§ PROVIDED MATERIAL:
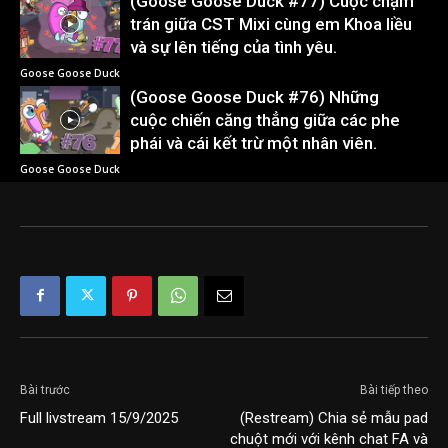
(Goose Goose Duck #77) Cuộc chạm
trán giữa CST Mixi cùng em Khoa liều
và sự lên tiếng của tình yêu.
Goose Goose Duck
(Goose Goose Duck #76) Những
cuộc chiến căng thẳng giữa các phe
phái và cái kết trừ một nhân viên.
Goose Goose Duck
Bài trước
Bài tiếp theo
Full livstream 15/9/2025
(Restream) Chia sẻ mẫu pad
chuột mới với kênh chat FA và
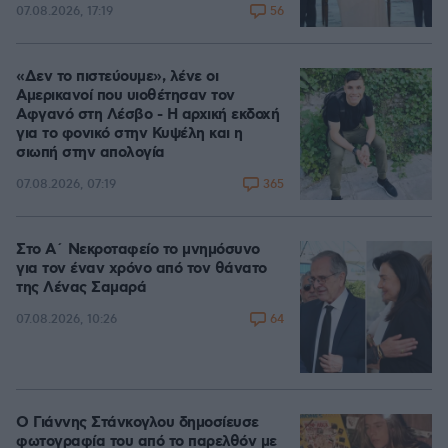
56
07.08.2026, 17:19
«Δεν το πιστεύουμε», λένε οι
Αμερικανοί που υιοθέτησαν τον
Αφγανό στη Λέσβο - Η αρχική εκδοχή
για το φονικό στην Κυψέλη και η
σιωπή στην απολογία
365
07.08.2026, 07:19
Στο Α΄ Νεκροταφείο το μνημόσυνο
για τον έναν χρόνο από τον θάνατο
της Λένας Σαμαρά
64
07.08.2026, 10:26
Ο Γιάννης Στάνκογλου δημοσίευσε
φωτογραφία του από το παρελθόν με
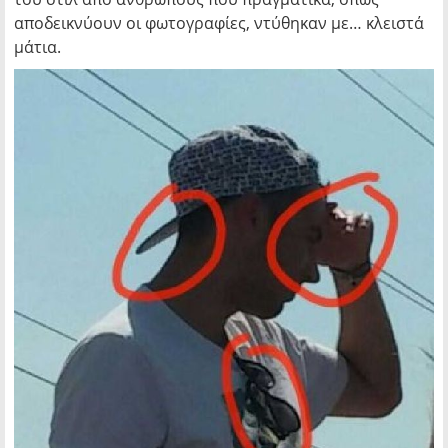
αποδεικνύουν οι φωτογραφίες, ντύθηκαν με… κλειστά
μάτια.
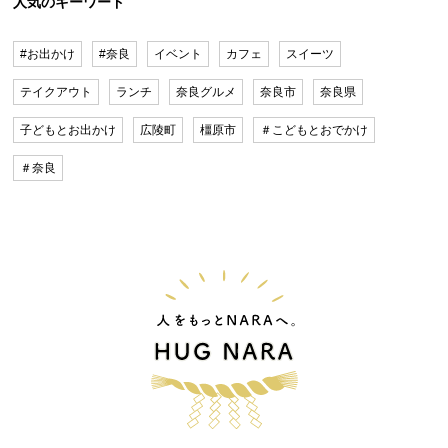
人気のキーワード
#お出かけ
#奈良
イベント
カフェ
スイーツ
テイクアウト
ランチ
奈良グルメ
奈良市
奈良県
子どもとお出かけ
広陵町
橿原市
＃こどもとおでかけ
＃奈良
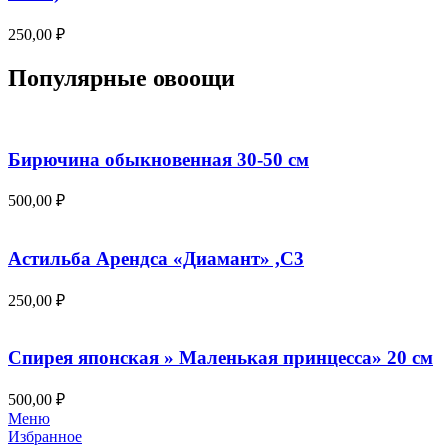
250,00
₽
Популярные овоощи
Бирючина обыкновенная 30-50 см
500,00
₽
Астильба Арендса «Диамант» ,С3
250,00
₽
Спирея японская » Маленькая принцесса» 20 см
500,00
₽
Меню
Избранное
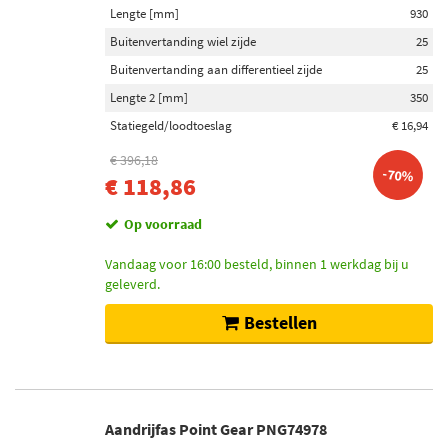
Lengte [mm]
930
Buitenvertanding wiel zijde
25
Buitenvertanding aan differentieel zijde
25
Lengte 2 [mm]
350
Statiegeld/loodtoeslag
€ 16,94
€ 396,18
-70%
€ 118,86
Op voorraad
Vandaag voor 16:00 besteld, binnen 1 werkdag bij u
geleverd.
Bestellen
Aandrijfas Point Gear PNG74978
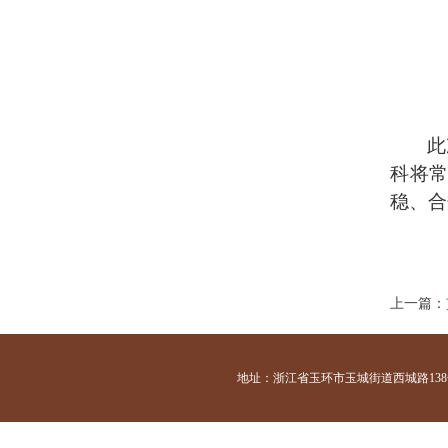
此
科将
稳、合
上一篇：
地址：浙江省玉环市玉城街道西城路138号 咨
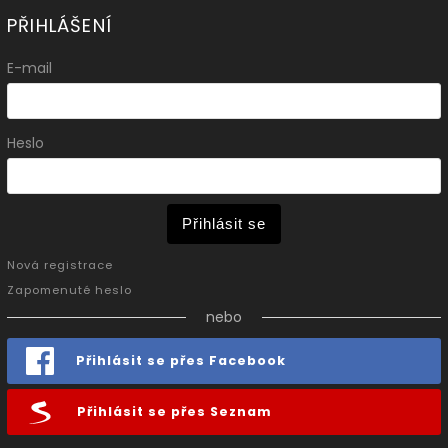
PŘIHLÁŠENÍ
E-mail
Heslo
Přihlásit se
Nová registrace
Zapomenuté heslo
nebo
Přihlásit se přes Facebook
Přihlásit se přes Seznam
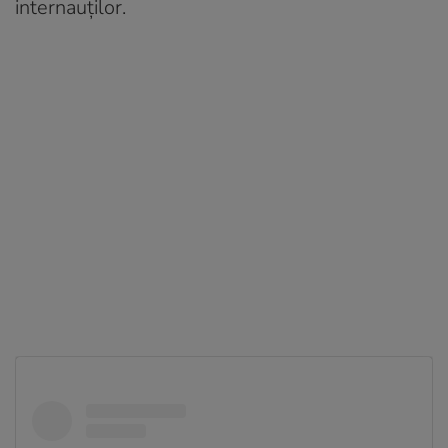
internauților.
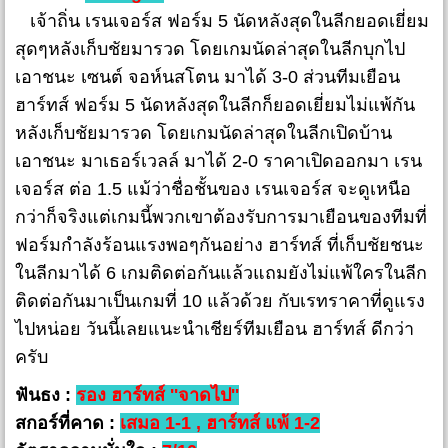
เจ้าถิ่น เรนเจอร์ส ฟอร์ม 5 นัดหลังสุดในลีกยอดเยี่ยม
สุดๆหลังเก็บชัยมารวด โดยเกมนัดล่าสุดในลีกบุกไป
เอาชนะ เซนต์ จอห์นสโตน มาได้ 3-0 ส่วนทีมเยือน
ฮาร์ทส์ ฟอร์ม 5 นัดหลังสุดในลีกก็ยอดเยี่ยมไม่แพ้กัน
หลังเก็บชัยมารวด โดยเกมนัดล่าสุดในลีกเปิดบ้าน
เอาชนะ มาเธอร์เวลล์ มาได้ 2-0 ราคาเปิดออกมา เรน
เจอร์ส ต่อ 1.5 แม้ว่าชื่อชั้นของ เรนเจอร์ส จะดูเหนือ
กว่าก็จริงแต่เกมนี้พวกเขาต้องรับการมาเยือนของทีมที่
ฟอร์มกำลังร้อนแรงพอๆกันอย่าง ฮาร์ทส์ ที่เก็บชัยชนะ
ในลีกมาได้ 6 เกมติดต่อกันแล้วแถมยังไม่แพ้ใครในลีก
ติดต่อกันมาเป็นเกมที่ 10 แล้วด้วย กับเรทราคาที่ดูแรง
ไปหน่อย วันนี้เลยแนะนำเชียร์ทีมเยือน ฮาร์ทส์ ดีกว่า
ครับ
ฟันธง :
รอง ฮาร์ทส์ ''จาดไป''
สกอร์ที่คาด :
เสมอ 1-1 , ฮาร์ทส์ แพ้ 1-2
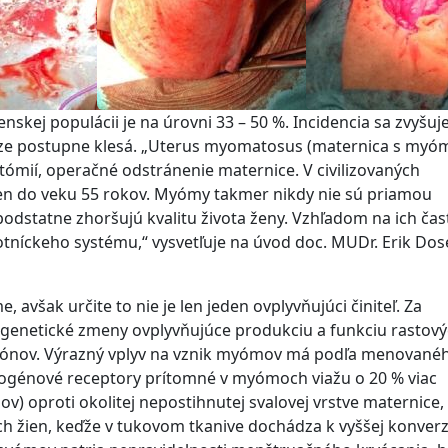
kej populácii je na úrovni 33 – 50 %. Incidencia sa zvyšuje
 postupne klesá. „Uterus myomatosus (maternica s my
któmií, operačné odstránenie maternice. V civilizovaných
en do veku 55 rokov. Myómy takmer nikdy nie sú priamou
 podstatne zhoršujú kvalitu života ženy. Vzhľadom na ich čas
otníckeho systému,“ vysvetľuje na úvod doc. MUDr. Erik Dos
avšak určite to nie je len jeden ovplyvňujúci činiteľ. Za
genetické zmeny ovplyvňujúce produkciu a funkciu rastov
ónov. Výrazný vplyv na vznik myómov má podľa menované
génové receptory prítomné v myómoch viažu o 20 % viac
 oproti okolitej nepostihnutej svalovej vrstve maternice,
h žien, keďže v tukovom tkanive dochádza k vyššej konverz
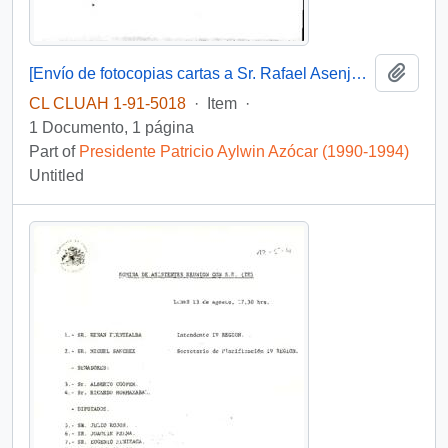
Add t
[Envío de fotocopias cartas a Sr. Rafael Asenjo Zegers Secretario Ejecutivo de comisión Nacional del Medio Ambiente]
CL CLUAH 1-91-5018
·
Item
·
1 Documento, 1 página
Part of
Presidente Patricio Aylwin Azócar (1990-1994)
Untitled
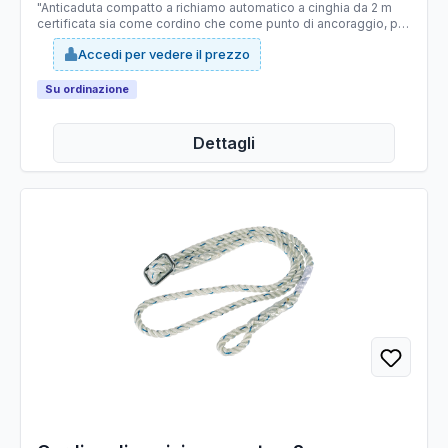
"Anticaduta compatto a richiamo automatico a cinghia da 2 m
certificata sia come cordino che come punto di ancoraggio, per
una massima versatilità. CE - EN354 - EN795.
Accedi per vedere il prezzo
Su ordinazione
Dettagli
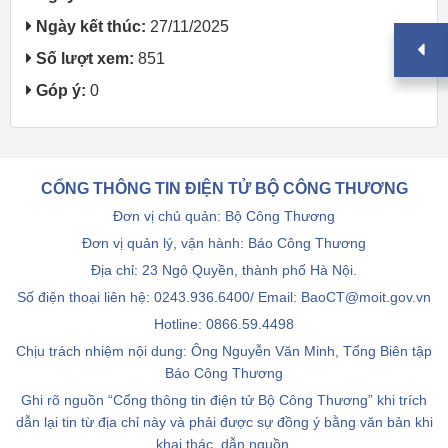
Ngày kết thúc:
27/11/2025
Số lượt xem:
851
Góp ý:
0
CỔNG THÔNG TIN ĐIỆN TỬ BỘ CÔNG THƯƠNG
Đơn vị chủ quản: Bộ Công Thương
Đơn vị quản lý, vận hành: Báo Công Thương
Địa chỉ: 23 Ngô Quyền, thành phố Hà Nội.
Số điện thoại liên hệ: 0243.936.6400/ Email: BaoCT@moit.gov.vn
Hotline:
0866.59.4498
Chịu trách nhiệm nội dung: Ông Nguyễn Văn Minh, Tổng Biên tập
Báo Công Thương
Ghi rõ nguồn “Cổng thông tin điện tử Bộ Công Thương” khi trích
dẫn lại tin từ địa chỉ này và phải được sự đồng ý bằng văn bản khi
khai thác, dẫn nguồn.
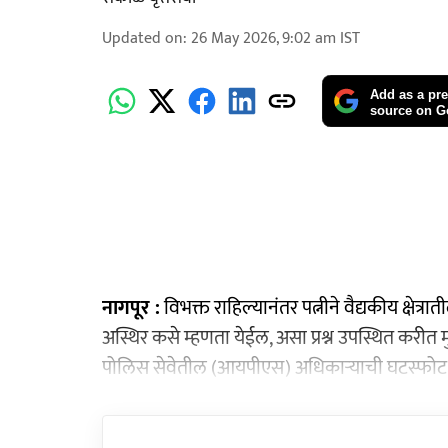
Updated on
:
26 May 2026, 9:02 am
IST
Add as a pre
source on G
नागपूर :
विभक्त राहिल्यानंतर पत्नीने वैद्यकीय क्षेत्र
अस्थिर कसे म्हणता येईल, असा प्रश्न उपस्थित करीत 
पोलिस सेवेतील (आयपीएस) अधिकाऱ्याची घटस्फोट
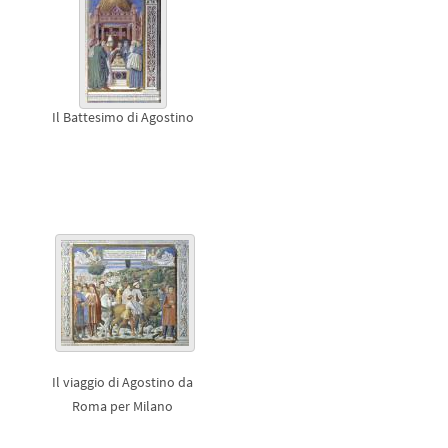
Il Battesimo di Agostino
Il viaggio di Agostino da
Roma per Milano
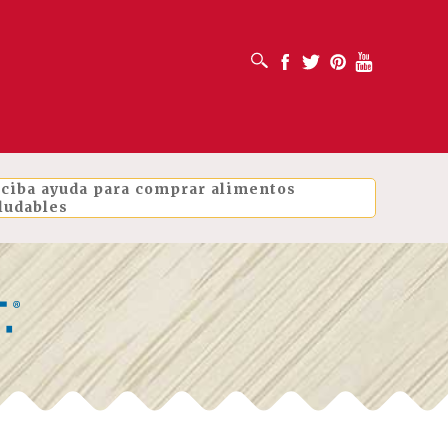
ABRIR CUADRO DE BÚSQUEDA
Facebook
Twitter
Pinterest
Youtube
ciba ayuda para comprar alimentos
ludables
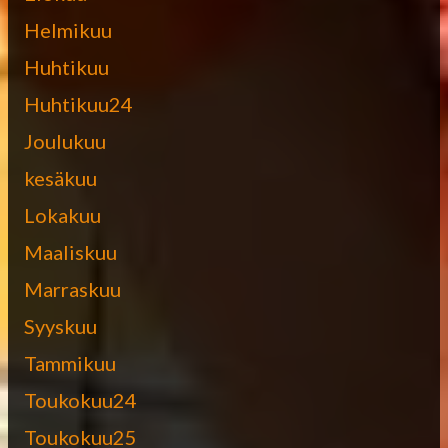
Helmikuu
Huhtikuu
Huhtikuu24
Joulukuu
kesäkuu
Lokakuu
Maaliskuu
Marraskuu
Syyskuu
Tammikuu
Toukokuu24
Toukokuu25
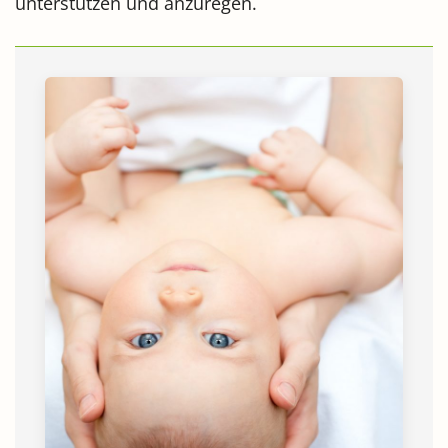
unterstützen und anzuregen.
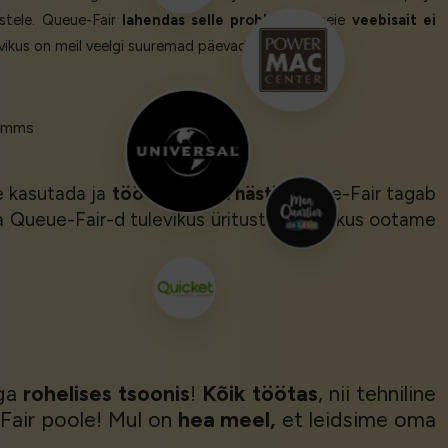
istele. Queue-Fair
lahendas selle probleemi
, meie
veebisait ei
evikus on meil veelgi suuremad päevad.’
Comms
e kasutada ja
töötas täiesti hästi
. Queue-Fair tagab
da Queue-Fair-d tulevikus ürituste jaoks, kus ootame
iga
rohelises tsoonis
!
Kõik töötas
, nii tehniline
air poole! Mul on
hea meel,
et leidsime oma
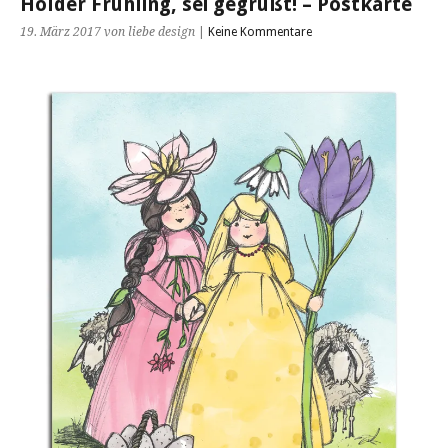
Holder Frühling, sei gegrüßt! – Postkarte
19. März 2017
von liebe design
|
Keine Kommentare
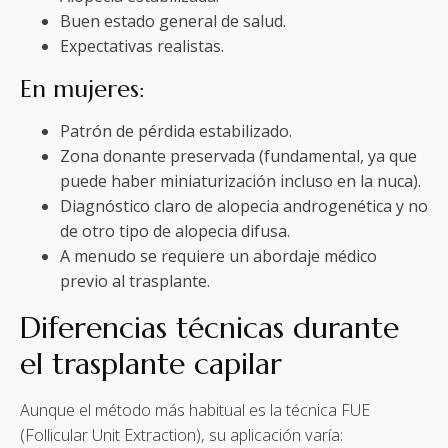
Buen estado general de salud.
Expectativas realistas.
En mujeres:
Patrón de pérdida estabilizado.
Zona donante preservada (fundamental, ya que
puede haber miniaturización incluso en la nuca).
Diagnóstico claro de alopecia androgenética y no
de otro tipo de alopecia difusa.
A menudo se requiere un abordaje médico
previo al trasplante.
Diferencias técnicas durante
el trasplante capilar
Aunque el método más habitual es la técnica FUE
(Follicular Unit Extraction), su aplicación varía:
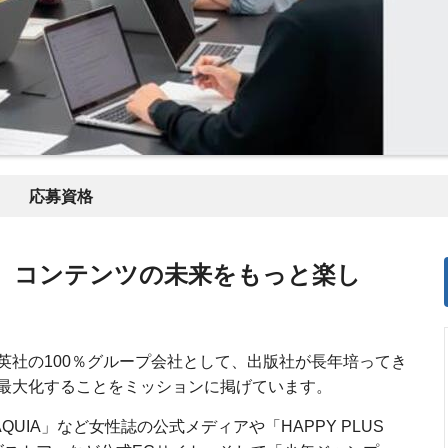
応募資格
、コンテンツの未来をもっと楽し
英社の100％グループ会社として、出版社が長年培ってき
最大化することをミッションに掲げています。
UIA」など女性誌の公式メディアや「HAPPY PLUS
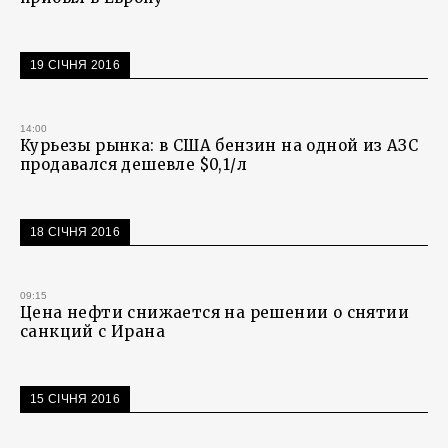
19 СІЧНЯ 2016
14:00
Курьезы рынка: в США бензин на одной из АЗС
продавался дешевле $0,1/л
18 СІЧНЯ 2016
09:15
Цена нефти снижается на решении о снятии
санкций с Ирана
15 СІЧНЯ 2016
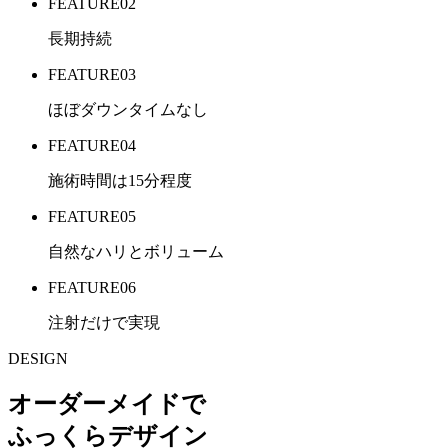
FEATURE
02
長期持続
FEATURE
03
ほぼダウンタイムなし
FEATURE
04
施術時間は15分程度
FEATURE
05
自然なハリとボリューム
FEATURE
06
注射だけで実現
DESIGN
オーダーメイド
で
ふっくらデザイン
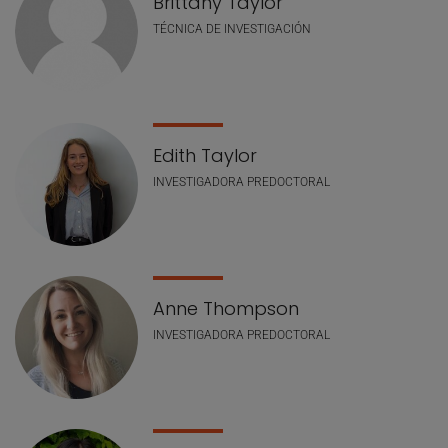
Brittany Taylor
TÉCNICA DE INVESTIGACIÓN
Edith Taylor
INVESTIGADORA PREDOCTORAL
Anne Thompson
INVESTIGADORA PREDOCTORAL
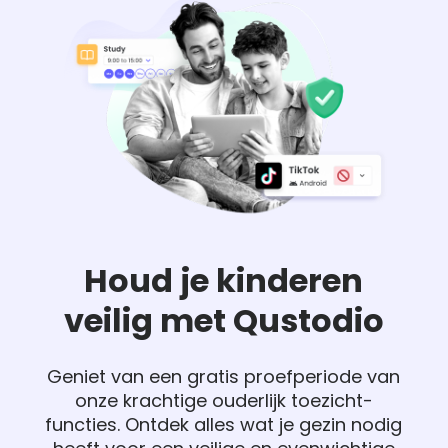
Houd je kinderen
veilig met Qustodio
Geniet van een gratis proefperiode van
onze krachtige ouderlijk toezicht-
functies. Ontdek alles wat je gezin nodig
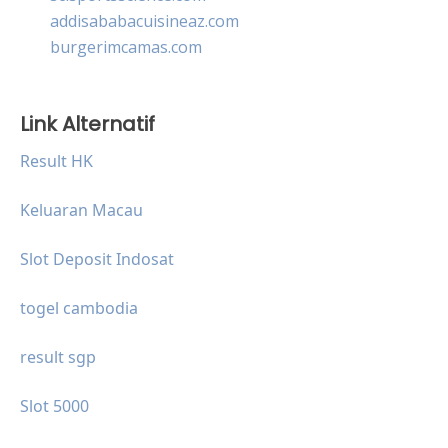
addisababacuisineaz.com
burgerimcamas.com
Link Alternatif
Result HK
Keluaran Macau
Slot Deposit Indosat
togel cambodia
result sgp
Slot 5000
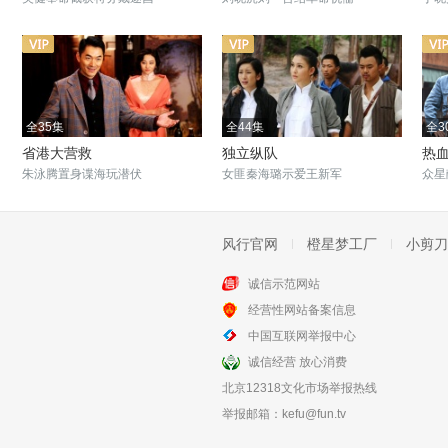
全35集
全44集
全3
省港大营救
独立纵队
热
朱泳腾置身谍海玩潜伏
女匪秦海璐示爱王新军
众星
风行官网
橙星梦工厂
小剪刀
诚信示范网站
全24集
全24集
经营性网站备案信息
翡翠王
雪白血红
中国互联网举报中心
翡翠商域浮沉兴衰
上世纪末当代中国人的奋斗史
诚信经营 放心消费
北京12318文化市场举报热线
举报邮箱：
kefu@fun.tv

§ EXERCISE:
Copy here each line of the preceding records with "Fair" in it.

§ FINISHED TASK:
istele. Queue-Fair
. Queue-Fair tagab
da Queue-Fair-d tulevikus ürituste jaoks, kus ootame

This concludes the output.